Yes, “Fate is a fickle mistress” and I’m okay with that. While she may not have delivered the Suns the No. 1 pick, she did allow me to experience something truly unique and see both team presidents have their palms read by a street psychic. So I guess we can call this one a draw. At least until next year. We hear 2014 might be a lucky year.

About Greg Esposito

Hi, my name is Greg Esposito, my friends call me Espo and I’m a Phoenix Suns-aholic. I also happen to be the team's Social Media Specialist as well as one of the online content creators. You'll find my sarcastic musings here on as the Suns Retorter.

  • Marshall Laister

    if you aren’t lucky enough to get Otto porter Jr. or Victor Olidipo, then trade the pick! Get someone already playing who can contribute immediately. 2 players in this draft are really worth drafting because they are well rounded players and i just named them. The kid from KY will get pushed around, Mclemore from Kansas lacks the mental, Trey Burke is not quick enough, and Anthony Bennet from UNLV lacks the high drive motor and length. I watch college basketball alot, and I was unimpressed with this years draft. The young man from Gonzaga is good, long, and smart, but will get abused underneath, We need a defensive stopped, who can shoot from outside, create his own shot, and rebounds well. Porter and Olidipo do all of the above, plus they can pass!

  • Evan Digiovanni

    Asks yourself this. If you are going off of college production alone does Alex Len even get drafted? Not a chance. He was not even voted as one of the best 15 players in his conference, yet the suns and draft analyst believed he was one of the top 5 players. College to NBA is not the guessing game it once was. A player that dominates in college is going to do well in the pros. The NBA players are not skipping college going straight to the NBA. The only reason people are calling this draft weak is because Shabazz Muhammed was not the best player in college even though he was in highschool. Analysts go weak freshmen player=weak draft. I think the suns are long going to regret there draft decision. A. When has a Calipari coached player not panned out? Obviously the suns knew this or the would not have wasted a 1st round pick on Archie Goodwin. No one in the SEC should have been drafted. The conference was pathetic. As a rapid NBA fan and an even bigger college hoops fan I am telling you suns front office you skipped on some serious talent. Whoever is in charge of hiring scouts pay attention take notes and look at this 3 and 10 years from today. Mclemore Olodipo and Trey Burke will all have multiple all star appearances. Cody Zeller, Gorgui Dieng, will have solid NBA careers.

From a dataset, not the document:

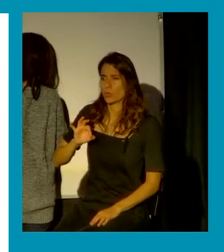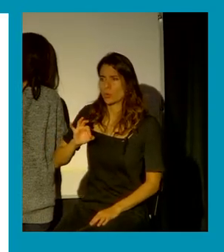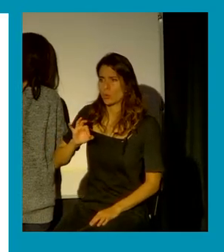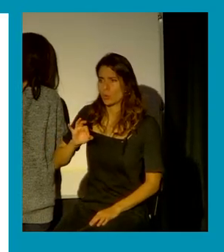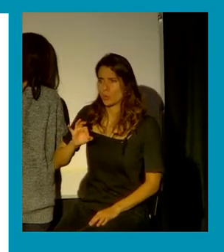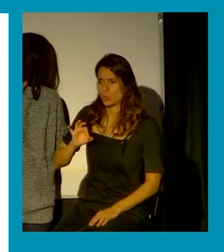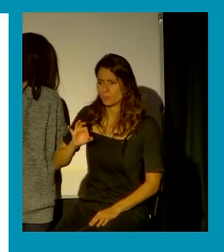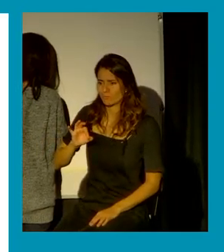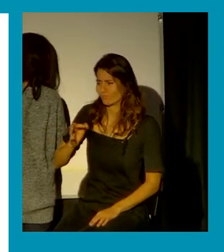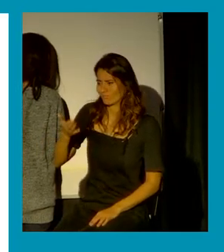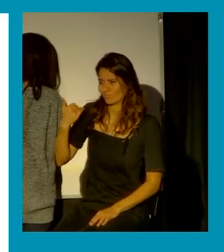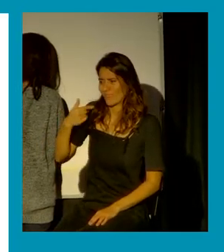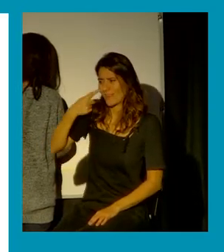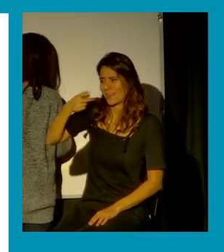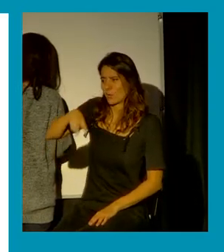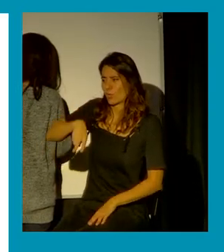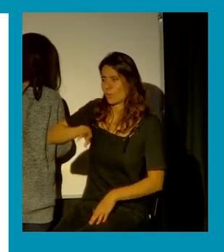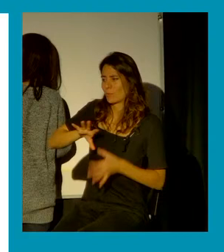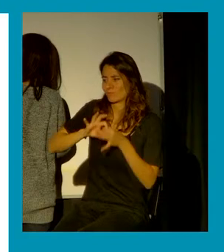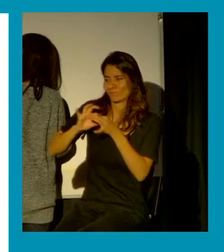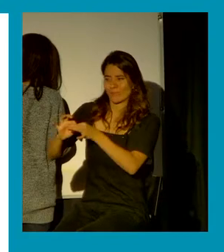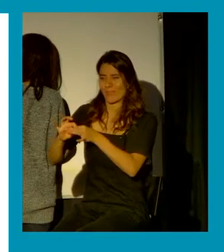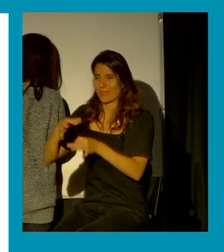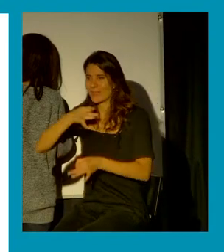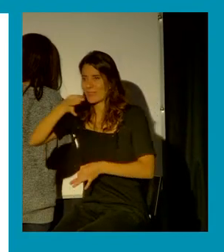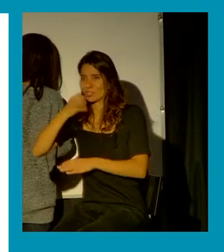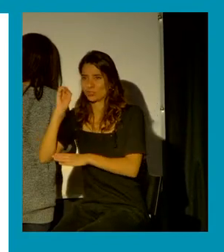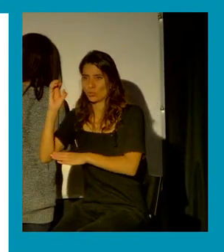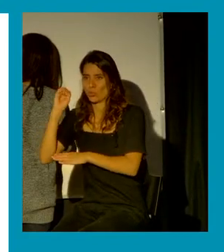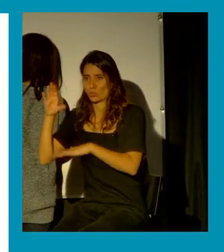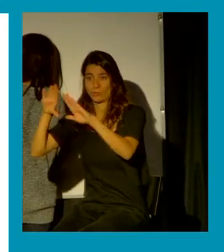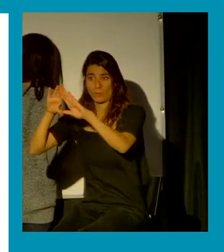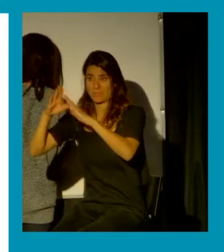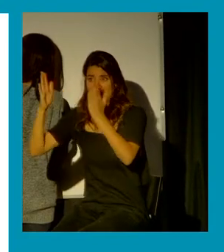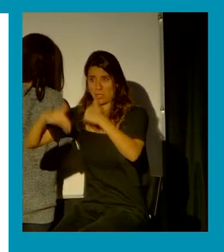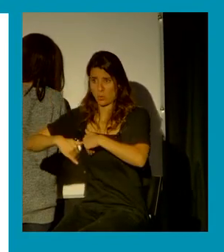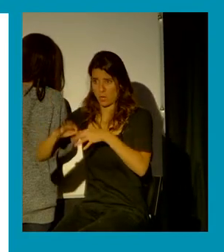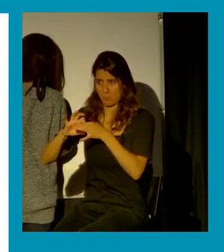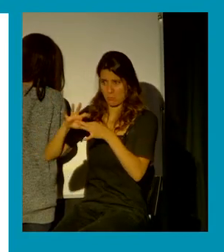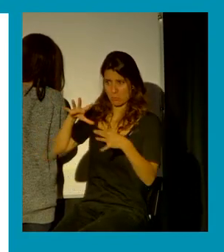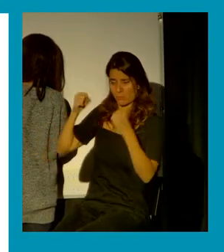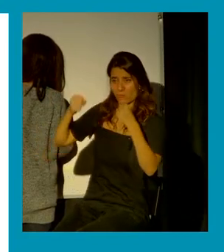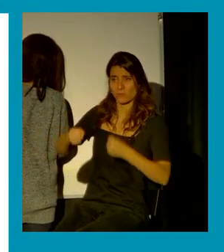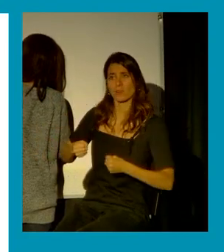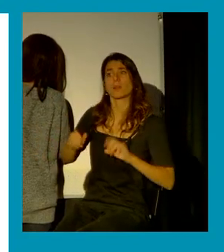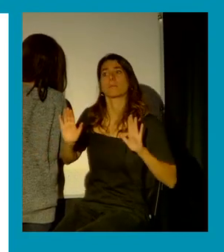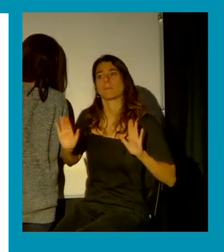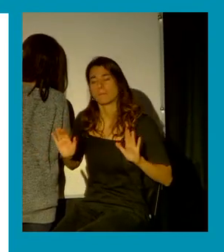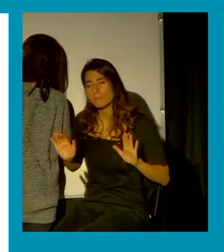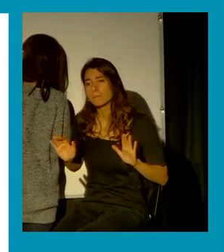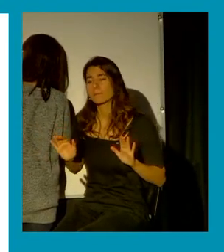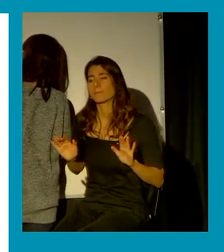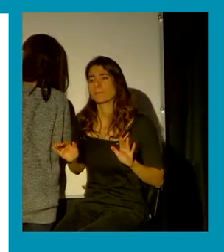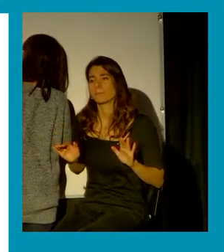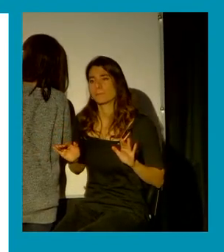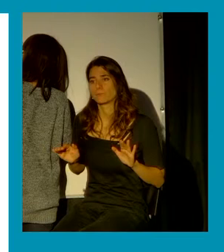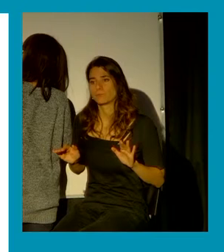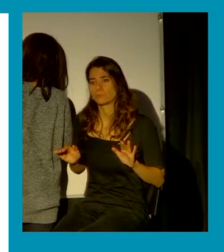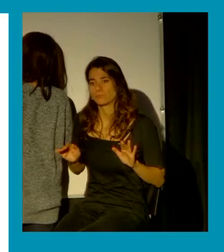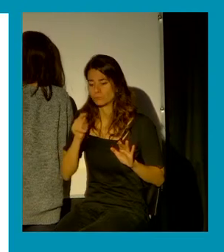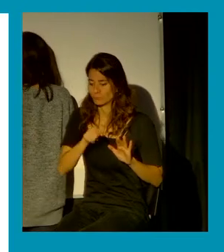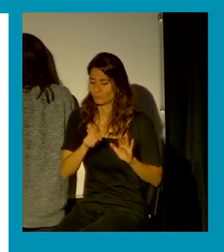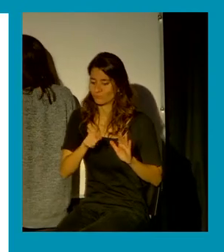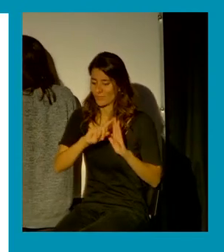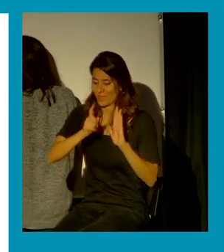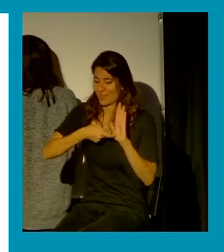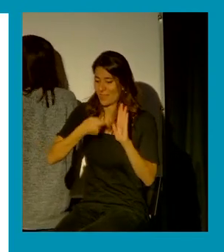discursos feministas, pero que no, digamos, encaja y permite una protección mayor,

Pierre Jackson, Jeff Withey, and Peyton Siva will be the second round draft picks that end up on an NBA team and make an impact. What do all these players have in common? They all played against current and future NBA prospects and where actually considered guys you had to prepare when facing there respective teams. That something you can not say about Alex Lin. I hope this pick works out but I think this could go down as the suns biggest draft blunder of passing on Burke and Mclemore. The fact that Alex Lin was number one on the suns draft board makes me feel like no one in the suns organization actually watches college basketball.